BMG/Warner hat am 29.04.2022 eine sechs CDs umfassende Retrospektive dieses Ausnahmemusikers unter dem Titel „Making A Song And Dance: A Complete-Career Collection” veröffentlicht. Die sechs CDs sind in einer Hardcoverbox verpackt, die neben den Silberlingen, die in drei vierseitigen Papersleeves verpackt wurden, auch noch ein Poster des Covers sowie ein 52seitiges Hardcoverbook, in dem sich eine von Bill Bruford verfasste Biografie mit seltenen Fotos befinden, enthält.

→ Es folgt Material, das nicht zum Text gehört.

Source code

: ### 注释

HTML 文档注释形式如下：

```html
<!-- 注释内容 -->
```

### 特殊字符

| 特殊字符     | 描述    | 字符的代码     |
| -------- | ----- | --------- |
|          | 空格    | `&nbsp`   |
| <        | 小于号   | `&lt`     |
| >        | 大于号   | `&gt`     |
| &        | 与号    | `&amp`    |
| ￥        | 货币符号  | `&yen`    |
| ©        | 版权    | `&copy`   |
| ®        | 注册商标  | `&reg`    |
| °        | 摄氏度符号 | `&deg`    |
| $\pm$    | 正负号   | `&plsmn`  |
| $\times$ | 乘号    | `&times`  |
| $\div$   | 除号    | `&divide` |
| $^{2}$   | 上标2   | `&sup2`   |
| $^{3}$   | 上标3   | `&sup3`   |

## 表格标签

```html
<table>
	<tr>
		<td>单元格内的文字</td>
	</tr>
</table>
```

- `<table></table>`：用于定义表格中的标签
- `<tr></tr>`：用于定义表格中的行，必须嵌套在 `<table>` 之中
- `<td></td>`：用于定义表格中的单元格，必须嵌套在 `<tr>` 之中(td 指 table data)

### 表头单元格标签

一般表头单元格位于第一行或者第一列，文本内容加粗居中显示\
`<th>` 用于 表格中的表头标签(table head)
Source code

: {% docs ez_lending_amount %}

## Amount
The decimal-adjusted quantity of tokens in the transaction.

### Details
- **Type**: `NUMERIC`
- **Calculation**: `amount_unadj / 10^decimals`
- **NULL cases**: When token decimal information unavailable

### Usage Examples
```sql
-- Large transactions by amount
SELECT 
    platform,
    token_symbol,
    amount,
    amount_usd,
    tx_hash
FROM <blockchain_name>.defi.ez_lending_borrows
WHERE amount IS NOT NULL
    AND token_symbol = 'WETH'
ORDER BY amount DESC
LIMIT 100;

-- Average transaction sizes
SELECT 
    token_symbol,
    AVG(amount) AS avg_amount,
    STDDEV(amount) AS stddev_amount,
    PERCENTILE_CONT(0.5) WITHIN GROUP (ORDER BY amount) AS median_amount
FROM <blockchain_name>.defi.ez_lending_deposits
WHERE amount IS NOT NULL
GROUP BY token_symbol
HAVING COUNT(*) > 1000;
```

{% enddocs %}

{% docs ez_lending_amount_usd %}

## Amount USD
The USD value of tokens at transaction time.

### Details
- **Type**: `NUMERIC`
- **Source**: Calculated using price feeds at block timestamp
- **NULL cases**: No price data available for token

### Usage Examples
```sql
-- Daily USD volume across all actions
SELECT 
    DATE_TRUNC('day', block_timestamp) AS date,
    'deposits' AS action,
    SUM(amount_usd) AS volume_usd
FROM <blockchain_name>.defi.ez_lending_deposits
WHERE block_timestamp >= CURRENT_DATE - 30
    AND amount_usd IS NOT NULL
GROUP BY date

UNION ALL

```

Für die neue Anthologie hat Bruford Songs aus seiner gesamten Karriere ausgewählt, die Werke von 23 verschiedenen Künstlern und Bands aus einem Zeitraum von 40 Jahren umfassen. „Ich habe es bewusst vermieden, sie in Branchenkategorien wie ‘Progressive Rock’, ‘Fusion’ oder ‘Jazz’ einzuordnen“, fügt Bruford hinzu, „weil die meiste Musik, mit der ich in Verbindung gebracht wurde, nur sehr schlecht in solche Schubladen passt - ich denke da an runde Löcher und eckige Stifte.“

Die ersten beiden CDs tragen den Untertitel „The Collaborator“ und enthalten Stücke von den Bands Yes, King Crimson, UK und Anderson, Bruford, Wakeman , Howe, an denen er beteiligt war. Die CDs Nummer 3 und 4 wurden „The Composing Leader“ betitelt und enthalten Stücke von seinen Soloalben und seinen Projekten wie zum Beispiel Bill Bruford’s Earthworks und Earthworks Underground Orchestra. CD Nummer 5 hat den Untertitel „The Special Guest“ und bietet unter anderem Stücke von Roy Harper, Chris Squire, Al di Meola und Steve Howe. Der letzte Silberling trägt dann „The Improviser“ im Untertitel. Sie bietet unter anderem Stücke von Moraz-Bruford, David Torn oder Bruford-Borstlap.

Ob im Progressive Rock- Jazz- oder Fusion-Bereich, Bill Bruford zeigte in allen Spielarten eine hohe Qualität. Nicht umsonst wurden seine Leistungen unter anderem durch die Aufnahme in die Top-20-Liste der „Greatest Drummers of All Time“ des Magazins Rolling Stone gewürdigt. Von seinen Qualitäten kann man sich nun in der sehr gut gemachten Retrospektive „Making A Song And Dance: A Complete-Career Collection” überzeugen.